1. Randomized merging
Suppose we start with n piles of 1 object each, and at each step we pick two remaining piles uniformly at random, and merge them together at a cost equal to the size of the first of the two piles chosen. (For example, we may need to change a pointer in every element of the first pile to point to the second pile.)
What is the exact expected cost of all merges if we stop when there is only one pile left? Hint: compute E[S] = ∑ E[Xm] where Xm is the cost of the merge starting with m piles.
Use moment generating functions to get the best reasonable-looking bound you can on the upper tail of the total cost S. Ideally, your bound should look like Pr[S ≥ (1+δ)(something)] ≤ exp(something).

> _ENTRIES SUPPLIED_
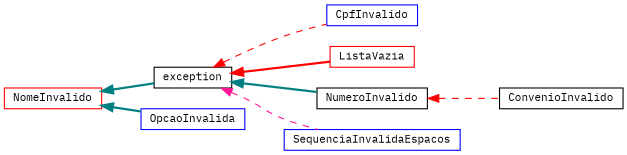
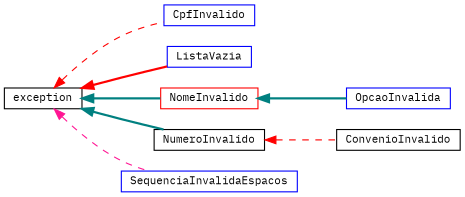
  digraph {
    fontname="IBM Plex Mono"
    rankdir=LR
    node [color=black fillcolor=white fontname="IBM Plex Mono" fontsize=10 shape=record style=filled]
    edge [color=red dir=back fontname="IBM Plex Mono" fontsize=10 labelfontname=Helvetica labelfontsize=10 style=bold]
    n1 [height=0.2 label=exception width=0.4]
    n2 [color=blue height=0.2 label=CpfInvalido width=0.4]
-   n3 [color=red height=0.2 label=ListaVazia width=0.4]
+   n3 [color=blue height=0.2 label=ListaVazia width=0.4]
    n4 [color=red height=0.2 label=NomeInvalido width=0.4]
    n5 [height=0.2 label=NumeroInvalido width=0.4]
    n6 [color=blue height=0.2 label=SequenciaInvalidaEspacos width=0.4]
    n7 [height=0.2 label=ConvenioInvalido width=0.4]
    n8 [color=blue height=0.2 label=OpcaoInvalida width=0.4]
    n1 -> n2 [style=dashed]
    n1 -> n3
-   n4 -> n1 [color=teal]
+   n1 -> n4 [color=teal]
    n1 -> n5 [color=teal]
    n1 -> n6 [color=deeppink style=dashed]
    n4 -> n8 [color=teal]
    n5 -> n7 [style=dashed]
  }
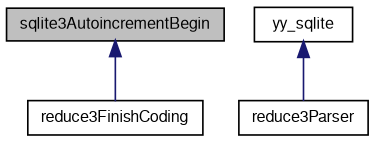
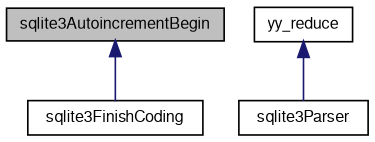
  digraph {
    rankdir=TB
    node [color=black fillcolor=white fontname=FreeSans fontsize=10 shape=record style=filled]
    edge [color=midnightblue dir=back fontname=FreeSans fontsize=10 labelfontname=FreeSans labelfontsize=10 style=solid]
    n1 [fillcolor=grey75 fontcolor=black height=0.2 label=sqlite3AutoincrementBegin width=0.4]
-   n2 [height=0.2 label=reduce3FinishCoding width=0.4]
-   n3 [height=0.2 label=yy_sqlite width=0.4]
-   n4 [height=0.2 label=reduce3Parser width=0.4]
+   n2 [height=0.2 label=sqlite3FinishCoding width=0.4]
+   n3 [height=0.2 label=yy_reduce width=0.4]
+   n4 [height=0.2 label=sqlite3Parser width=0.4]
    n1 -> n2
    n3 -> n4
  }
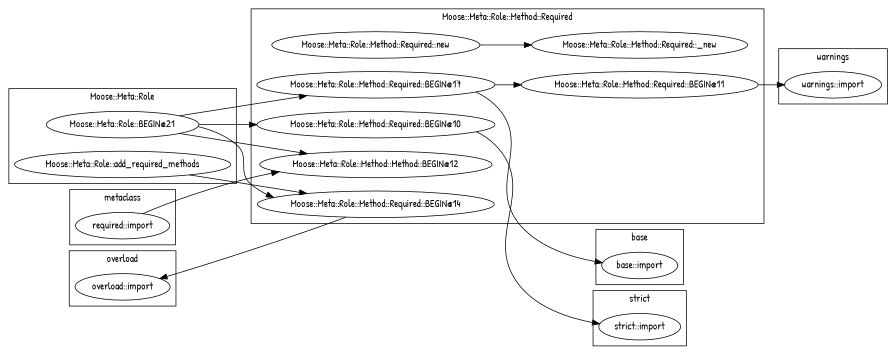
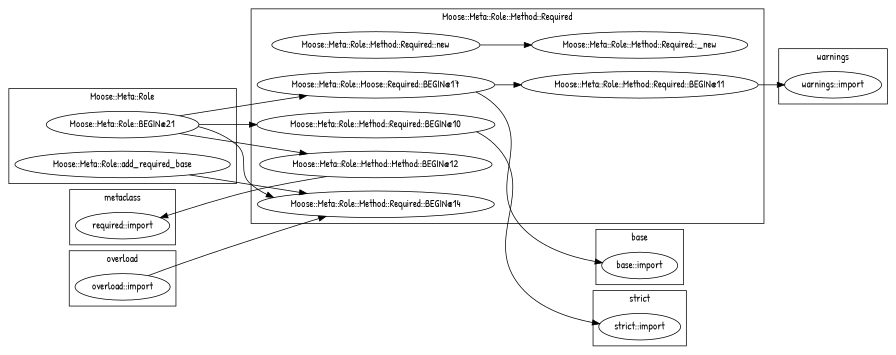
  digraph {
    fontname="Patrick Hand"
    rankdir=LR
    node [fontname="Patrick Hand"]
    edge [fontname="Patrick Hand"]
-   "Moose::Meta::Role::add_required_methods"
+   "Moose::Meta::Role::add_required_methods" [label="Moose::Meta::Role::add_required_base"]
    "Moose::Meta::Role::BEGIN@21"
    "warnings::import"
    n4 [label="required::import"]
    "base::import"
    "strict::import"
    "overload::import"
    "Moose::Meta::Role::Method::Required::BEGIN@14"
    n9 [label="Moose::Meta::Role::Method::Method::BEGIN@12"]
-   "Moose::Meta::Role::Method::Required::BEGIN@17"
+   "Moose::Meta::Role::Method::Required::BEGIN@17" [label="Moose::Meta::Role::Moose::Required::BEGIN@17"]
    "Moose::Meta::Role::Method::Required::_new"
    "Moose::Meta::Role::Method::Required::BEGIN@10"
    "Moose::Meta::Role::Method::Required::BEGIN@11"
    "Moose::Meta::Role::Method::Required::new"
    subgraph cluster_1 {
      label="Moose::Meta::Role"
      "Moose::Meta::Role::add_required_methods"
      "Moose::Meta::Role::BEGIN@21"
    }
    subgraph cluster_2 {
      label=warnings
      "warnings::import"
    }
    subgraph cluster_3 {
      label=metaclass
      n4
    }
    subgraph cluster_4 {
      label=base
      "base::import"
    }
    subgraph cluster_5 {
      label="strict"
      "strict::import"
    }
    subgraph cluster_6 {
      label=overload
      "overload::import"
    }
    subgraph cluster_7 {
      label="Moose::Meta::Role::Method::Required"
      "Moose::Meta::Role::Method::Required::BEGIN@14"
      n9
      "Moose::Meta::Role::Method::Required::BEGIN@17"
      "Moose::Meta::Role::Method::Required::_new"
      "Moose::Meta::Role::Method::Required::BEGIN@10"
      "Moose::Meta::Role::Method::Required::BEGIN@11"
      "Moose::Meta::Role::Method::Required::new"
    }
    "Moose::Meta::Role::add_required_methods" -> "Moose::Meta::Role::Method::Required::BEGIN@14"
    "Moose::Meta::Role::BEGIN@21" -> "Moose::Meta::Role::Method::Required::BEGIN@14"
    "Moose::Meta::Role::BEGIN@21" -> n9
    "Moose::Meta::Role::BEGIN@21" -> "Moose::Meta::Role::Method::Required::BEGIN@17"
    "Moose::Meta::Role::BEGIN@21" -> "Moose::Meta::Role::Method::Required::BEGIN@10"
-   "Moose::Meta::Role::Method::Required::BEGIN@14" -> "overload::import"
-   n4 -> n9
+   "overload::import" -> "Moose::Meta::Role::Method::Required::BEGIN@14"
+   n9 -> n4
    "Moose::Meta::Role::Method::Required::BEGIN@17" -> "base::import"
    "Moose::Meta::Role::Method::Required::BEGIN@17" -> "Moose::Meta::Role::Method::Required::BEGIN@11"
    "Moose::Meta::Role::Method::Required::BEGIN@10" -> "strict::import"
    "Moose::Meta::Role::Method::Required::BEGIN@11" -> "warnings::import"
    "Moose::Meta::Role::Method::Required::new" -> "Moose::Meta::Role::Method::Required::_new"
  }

> _WHAT IS ASKED_
(A) According to the randomized merging problem, what is the cost of merging two chosen piles?
(B) Rewrite the randomized merging problem from "Use moment generating" up to and including "(1+δ)(something)] ≤ exp(something).", swapping "upper tail" for "lower tail".
(C) Carry on the randomized merging problem past its final sentence.

> _THE ANSWERS_
(A) The cost equals the size of the first of the two piles chosen.

(B)
Use moment generating functions to get the best reasonable-looking bound you can on the lower tail of the total cost S. Ideally, your bound should look like Pr[S ≥ (1+δ)(something)] ≤ exp(something).

(C)
Note that you can't necessarily use Chernoff bounds directly, since the Xm aren't likely to be independent. Instead, you may find it helpful to try to compute a worst-case upper bound on E[exp(αXm)|Xn...Xm+1]. A useful fact here is that if ∑ xi = c, and you want to maximize ∑ f(xi) subject to xi ≥ a for all i, then when f is convex the maximum value is obtained by making all but one of the xi equal to a, and when f is concave the maximum value is obtained by making all of the xi equal to c/a.
1.1. Solution
Let Xm be the cost of the merge when there are m piles. Then E[Xm] = E[N] where N is the size of the first randomly chosen pile. Calculate E[N] = (1/m) ∑ ni = n/m, giving E[Xm] = n/m exactly. Now sum from m=2..n to get n(Hn-1).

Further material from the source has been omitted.